Deputy Minister Daniel Watson shares his foundational principles for dealing with situations that are beyond one’s control.
At all times, senior leadership must serve as an example for staff, because employees look to their executives for cues on how to act. So that has an exponential impact, whether you have 10 or 20 or 100 employees reporting to you. They will read the signs and follow your lead, so it’s very important, firstly, to set a good example.
Having said that, different circumstances call for different behaviours. For example, in a policy debate, you might have a strong view of what that policy should be but in the end, the minister, the deputy, or the ADM – whoever is in charge of making the decision – might choose to go against your recommendation. At that point, you and the senior leadership must stop trying to change the decision and honour it. If it’s a perfectly legitimate decision made by the authorities whose prerogative it is to make it, then it must be implemented in good faith.
If, however, you’re in a situation where you’ve witnessed inappropriate behaviour and tried to correct it, that’s completely different. It’s not like a policy decision, where you just have to accept it. You have responsibilities as a senior leader to stand up for people who might need protection in certain circumstances, like harassment for example. Or in the case of a performance issue where someone is not performing up to expectations, you have to take appropriate action.
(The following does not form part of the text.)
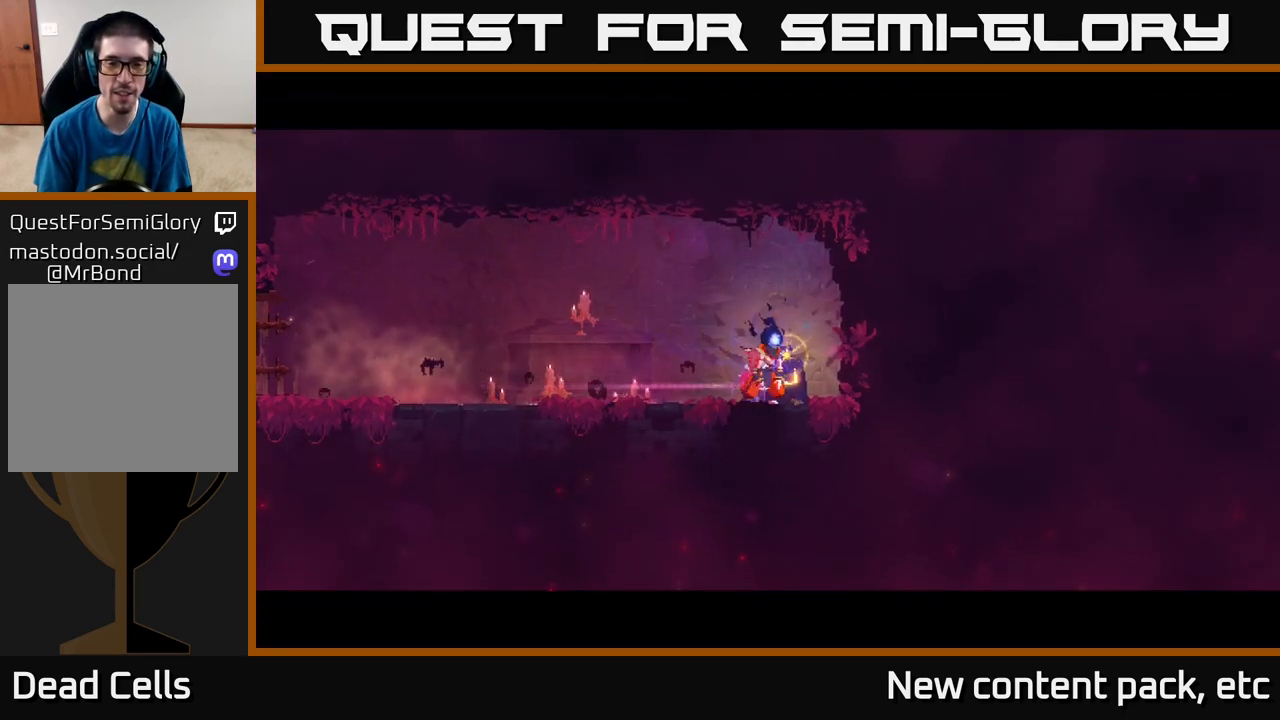
{"buttons": [], "left_stick": "center", "right_stick": "center", "events": []}
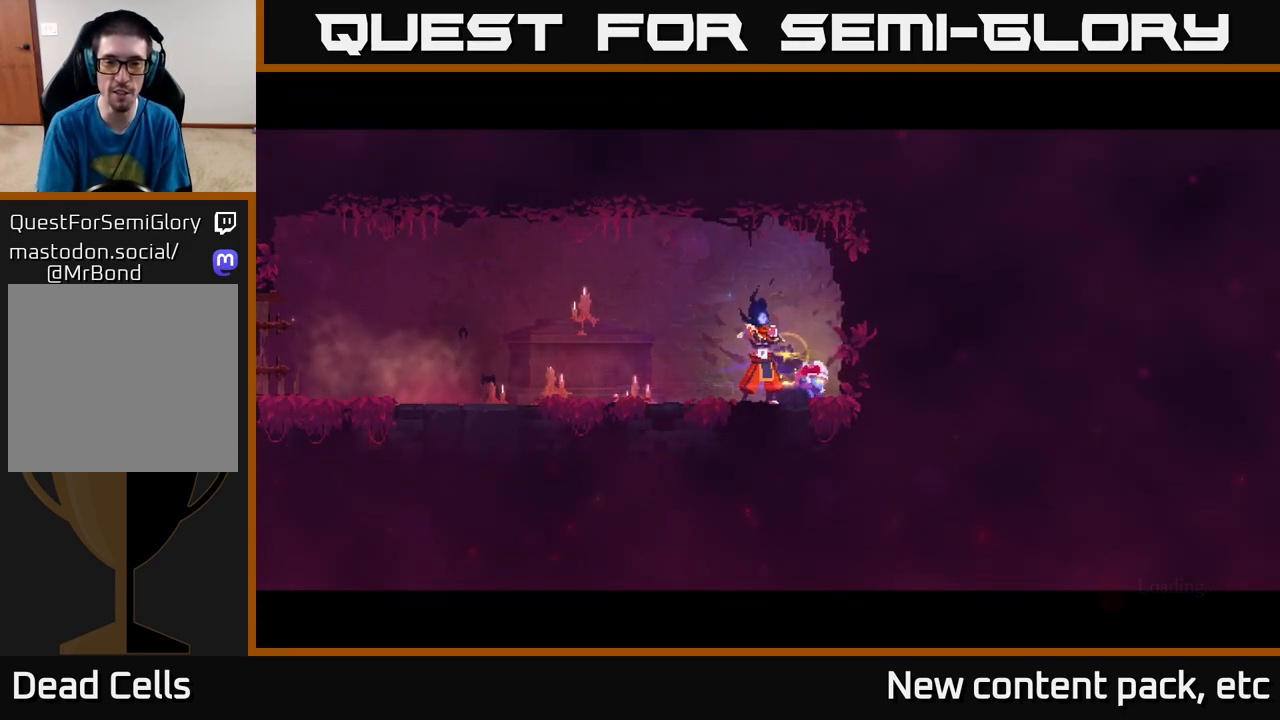
{"buttons": [], "left_stick": "center", "right_stick": "center", "events": []}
It must always be done professionally, tapping into all the available resources to support everyone involved. What you shouldn’t do is turn your back on the problem. You have to confront it head-on.
In a third scenario, involving external organizations in a different department or other groups within your own department, perhaps you’re having issues in those relationships that you’ve tried to resolve, in vain. That brings us back to the question of setting an example for staff. As a senior leader, you’re in a position to improve a situation, to maintain it, or to make it worse. Under no circumstance should a senior leader ever cause the relationship between organizations to deteriorate. Sometimes, you have to be patient and wait for the right time to make it better in the future. Sometimes, all it takes is to maintain a basic politeness and professionalism, even in difficult circumstances.
So we circle back to the idea of senior leader as role model, never acting in a way that could make a situation worse. That’s a key element to keep in mind. And it can be very difficult and very frustrating. Let’s be clear: many people work in the public service because they want to contribute. By and large, they give the best of themselves at all times.
Having said that, when you’re a senior leader, you’re not just out for yourself. You can’t vent your frustrations the way you could before taking on this role. You can’t share your concerns in the same way, because it has an impact on others.
You always have to think of what example it sets, and even more so in difficult times, because people will take their cues from your actions more than your words. And they’ll be watching more intently in those difficult times, when we’d wish they weren’t looking at all. That’s what they’ll remember going forward, not necessarily the easy times.